Ask the Expert text
How Not to Train in Vain
Illustration of Jerry Shreck
Illustration: Joel Kimmel
" " For 17 years, Jerry Shreck has been Bucknell’s strength and conditioning coach. With three full-time assistants he oversees all 27 varsity teams, and he directly trains seven: baseball, men’s lacrosse, men’s soccer, men’s and women’s swimming and diving, men’s basketball and wrestling. He shares his tips for the average person interested in staying fit.
Question 1: What exercise pays off the most?
The biggest bang-for-your-buck exercise has always been some type of squatting movement with weights. It involves the total body. The back squat — with the barbell across the upper back, then squatting down and coming back up — might be a little aggressive to start with. You may want to start with a goblet squat — squatting while holding a kettlebell to your chest.

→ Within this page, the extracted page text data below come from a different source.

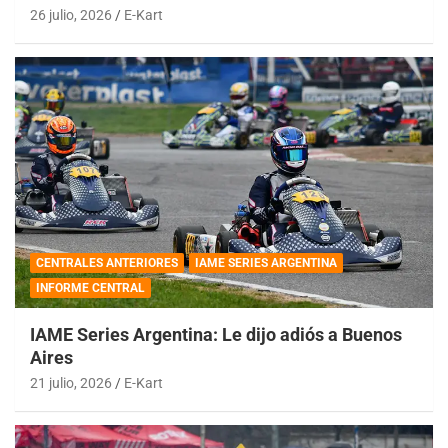
26 julio, 2026
E-Kart
CENTRALES ANTERIORES
IAME SERIES ARGENTINA
INFORME CENTRAL
IAME Series Argentina: Le dijo adiós a Buenos
Aires
21 julio, 2026
E-Kart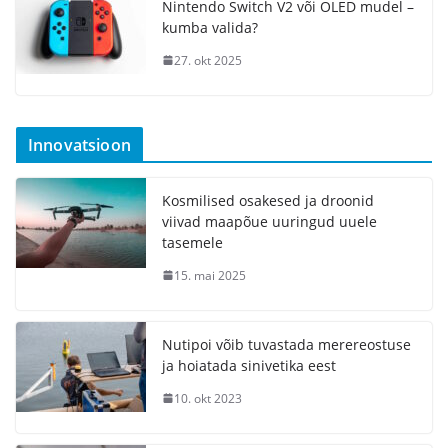
Nintendo Switch V2 või OLED mudel –
kumba valida?
27. okt 2025
Innovatsioon
Kosmilised osakesed ja droonid
viivad maapõue uuringud uuele
tasemele
15. mai 2025
Nutipoi võib tuvastada merereostuse
ja hoiatada sinivetika eest
10. okt 2023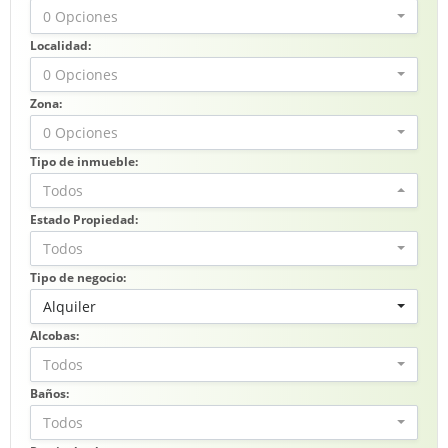
0 Opciones
Localidad:
0 Opciones
Zona:
0 Opciones
Tipo de inmueble:
Todos
Estado Propiedad:
Todos
Tipo de negocio:
Alquiler
Alcobas:
Todos
Baños:
Todos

Question 2: How do you begin?
Find someone who has a certification and can teach you the proper form and technique with weights, so you’re not putting undue stresses on certain parts of the body. You need to tell your trainer what your goals are. What kind of life do you want to live? Are you active? Or do you sit behind a desk all day? Do you have aspirations to do something like hike the Appalachian Trail? You’ve gotta be pretty fit to do that, so that will dictate the kind of training you do.
Question 3: How much should you train?
As long as people are getting some type of training three to five days a week, that’s usually adequate for general health benefits. But if you’ve got other goals, just mimicking what you see other people do at the gym isn’t the best approach.
Question 4: Can you overtrain?
If you’re a runner and overtraining, sometimes you’re at risk for things like tendonitis or a stress fracture. You’ve got to build up your body slowly to be able to handle the volume of work that you’re trying to accomplish, whether it’s with weights, cardio, conditioning or anything else.
Question 5: How do you stay motivated?
Find a reason why you want to stay fit. Maybe you want to stay fit so that you can watch those grandkids grow up and play with them instead of sitting on a park bench not doing anything. That can be motivating. What’s your internal drive?